Your much more likely to drop a baby and they don't do baby carrying training at hospital ( do they?)

StephenFrySaidSo Tue 27-Aug-13 18:32:48

i'm sure the funeral director could get round this by getting anyone who wished to sign a waiver saying they are agreeing not to sue if any injury occurs whilst carrying it if they cant make the H&S training. could you ask them about that?

Sirzy Tue 27-Aug-13 18:28:07

And the method to carry a coffin is unlike moving anything else so what else they have carried is irrelevant really.

The only thing I have moved on my shoulder with 5 other people is a coffin!

meditrina Tue 27-Aug-13 18:27:48

Calling it "health and safety" is new (and I can see why it's unwelcome).

Ensuring pall bearers know how to lift, carry and manoeuvre is however standard and always has been. For they will be doing so in full view of the congregation, and it really does help if there have been the rudiments of instruction (and perhaps practice). Dropping a coffin makes a funeral memorable in the wrong sort of way.

MoominsYonisAreScary Tue 27-Aug-13 18:27:20

Is it a new thing?

ccsays Tue 27-Aug-13 18:26:19

It doesn't really matter if they've carried heavier things, if they were to somehow injure themselves, the company would be liable for not giving them proper moving and handling training. It does seem a bit ott, but it's not the funeral director's fault.

mynameisslimshady Tue 27-Aug-13 18:25:05

I have never heard if it either. Will they let them sign a disclaimer of some kind?

Sorry for your loss sad thanks

Sirzy Tue 27-Aug-13 18:24:08

I can only assume they have had cases whereby people have dropped coffins and been injured.

Don't see why they need more than a couple of minutes before heading into church though.

Tee2072 Tue 27-Aug-13 18:23:22

It's not the harm to your grandfather that worries them. It's the lawsuit if they throw their back out or drop it on a foot and break the foot etc.

It's the undertaker covering their backside.

Sorry your family won't be able to get to the training.

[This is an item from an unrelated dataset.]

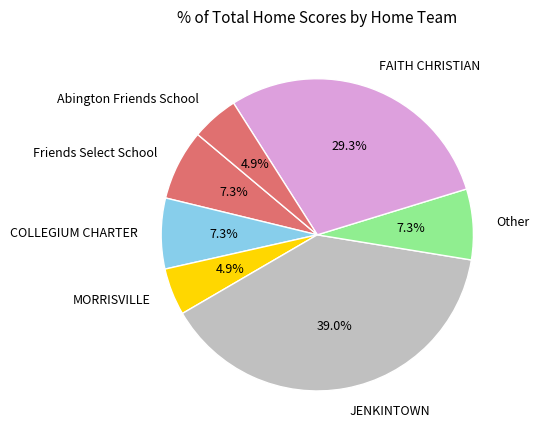

Combined, do Other and JENKINTOWN account for over 50%?

No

thebody Tue 27-Aug-13 18:22:39

where are you? my dfil died at 22 stone and my teen dss and dh with uncles carried the coffin.

the funeral directors told then how to walk etc but that was sensible.

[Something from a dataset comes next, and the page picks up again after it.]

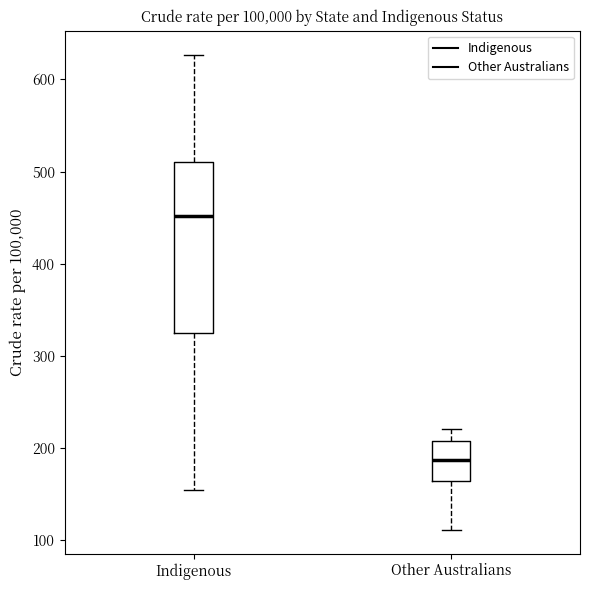

Reading left to right, transcribe this box plot: for each box, give where its median line is, the range the box spans, and where its two whiskers end, as read against the y-axis. The values are not printed on the chart, so give them approximately, as read against the axis.

Indigenous: median 450, box 330 to 510, whiskers 160 to 630
Other Australians: median 190, box 160 to 210, whiskers 110 to 220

never heard if this. very surprised if its true to be honest.

froken Tue 27-Aug-13 18:19:48

My dear grandpa died last week, his funeral is next week.

Most of his children and grandchildren live in other parts of tge UK and in other parts of the world so most of us will be arriving tge day before tge funeral.

For family members to carry tge coffin they must go to the undertakers and have health and safety training. None of my grandpa's family can get there with time to spare to get health and safety trained.

It makes me so sad that stupid health and safety regulations are stopping a ancient tradition, it seems so natural to carry a dead loved one on their final journey.

Aibu to think that this is really stupid. My grandpa was not a big man, he's already dead so if he gets dropped ( unlikely) it's not going to do any extra harm and everyone who would carry him have lifted heavier sofas/cabinets/pianos whilst moving house.